“Delia o un mattino di giugno” o della luce calda che ci risveglia da dentro
“Delia o un mattino di giugno” (Barta, pp. 141, euro 13) è il nuovo romanzo di Margherita Loy, autrice romana trapiantata nella campagna lucchese.
“Non saprei definire il sentimento silenzioso che mi suscita; assomiglia all’affetto, ma non ha dell’affetto lo spessore dato dagli anni. Comunque, quando lo vedo, ho la sensazione che la mia giornata possa essere migliore; l’ho trasformato in un buon auspicio. Mi rassicura vederlo lì: la sua attesa mi dice che la vita può contenere spazi privi di significato. Lui aspetta e fuma.”
Delia è rimasta sola con due bambini, la sua vita corre veloce tra la famiglia, il lavoro e i pensieri-seme che la tengono sveglia la notte: ricordi, questioni pratiche, preoccupazioni.
Anche di giorno, per tenerli a bada quei pensieri-semi, per combattere solitudine e senso di inadeguatezza, Delia si butta in una serie di verbi, di azioni: alzarsi, lavarsi, accompagnare, guidare, lavorare, parlare, decidere, discutere, leggere, mangiare (di nascosto, la notte), cucinare, annaffiare (l’estate), comprare, parlare, ascoltare, custodire, accudire.

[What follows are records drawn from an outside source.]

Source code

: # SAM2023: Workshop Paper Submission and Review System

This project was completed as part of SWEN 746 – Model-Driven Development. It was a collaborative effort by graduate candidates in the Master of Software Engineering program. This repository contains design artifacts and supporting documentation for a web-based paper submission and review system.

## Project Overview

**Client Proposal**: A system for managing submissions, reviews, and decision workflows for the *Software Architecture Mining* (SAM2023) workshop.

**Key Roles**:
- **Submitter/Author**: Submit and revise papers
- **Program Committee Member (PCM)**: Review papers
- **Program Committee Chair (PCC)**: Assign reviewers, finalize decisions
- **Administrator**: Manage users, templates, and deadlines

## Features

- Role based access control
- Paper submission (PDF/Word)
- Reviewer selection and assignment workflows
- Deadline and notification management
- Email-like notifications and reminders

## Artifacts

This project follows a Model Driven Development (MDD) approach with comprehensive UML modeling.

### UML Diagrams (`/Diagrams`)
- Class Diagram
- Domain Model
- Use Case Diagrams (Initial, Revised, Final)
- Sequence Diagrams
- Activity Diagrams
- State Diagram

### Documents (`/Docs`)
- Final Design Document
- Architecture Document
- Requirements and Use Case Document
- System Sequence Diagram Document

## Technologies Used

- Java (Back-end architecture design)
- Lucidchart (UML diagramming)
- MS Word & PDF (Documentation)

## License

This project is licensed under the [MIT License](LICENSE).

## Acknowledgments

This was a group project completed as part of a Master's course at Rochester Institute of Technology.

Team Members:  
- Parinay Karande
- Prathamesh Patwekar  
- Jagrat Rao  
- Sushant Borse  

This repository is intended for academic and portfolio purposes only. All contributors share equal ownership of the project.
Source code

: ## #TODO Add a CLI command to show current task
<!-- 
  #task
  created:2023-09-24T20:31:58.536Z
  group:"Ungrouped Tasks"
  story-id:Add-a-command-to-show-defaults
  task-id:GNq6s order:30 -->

Quest’ultima azione è soprattutto rivolta verso i figli per i quali quasi si annulla: poche uscite, niente vacanze, molta ansia da prestazione. Solo il chiasso della fretta la fa andare avanti, attenuando il dolore per l’assenza del marito, per questo suo sentirsi un passo indietro. Una buona cura che però, come tutte le cure, sta perdendo la sua efficacia. E in questa crepa si insinua l’uomo-pinguino: più grande di Delia di diversi anni, con un ventre che fa pensare appunto a un pinguino, alla metà perfetta di un uovo. Tutta la fretta di Delia è annullata da tutta la calma dell’uomo-pinguino che ogni mattina è sempre fermo allo stesso incrocio, in attesa, paziente, e fuma. Con l’uomo-pinguino, tutto finalmente accade senza progetto. È la rinascita di Delia: del desiderio, della speranza, della felicità mista a paura, della voglia di farsi toccare i capelli, lucidi, castani, bellissimi di cui va tanto fiera. È il risveglio del suo essere donna.
Quello con Ernesto, l’uomo-pinguino, diventa un appuntamento quotidiano che si fa dialogo, il racconto di equilibri precari, di assenze, ritorni inaspettati che danno un dolore ormai quieto perché superato.
“È come, cara Delia, estrarre dalla mente i nostri ricordi, isolarli e aspettare che il veleno che ce li rende insopportabili venga eliminato e, a quel punto, rimetterli nella testa con tutta la loro benefica efficacia.”
Attraverso questo rapporto, Delia si ritrova faccia a faccia con il suo farsi domande ovvero il suo modo di farsi male. Si vede costretta a rimmergersi nel passato, ma in un modo nuovo, finalmente costruttivo che mette da parte rabbia, vergogna per ciò che è stata, lasciando solo la pietà. L’occasione per seguire un filo che la riconduce alla madre Cathy, affetta da depressione, e alla mancanza di Fosco, padre dei suoi figli.
Parlare con l’uomo-pinguino è ricordarsi che al di là di tutte le teorie che la nostra testa elabora, la realtà sa palesarsi semplice ed elementare. Bisogna accettare il desiderio di voler essere amati, anche quando non c’è un amore in quel momento.
Quello con Ernesto non è amore, è per Delia la possibilità di conoscerlo e di conoscersi, sopravvivendo al passaggio del suo passato. Finalmente.
“A lei è bastata la voglia di vivere, per vivere. Certo, lo so bene, non sempre è così. Ma a volte accade.”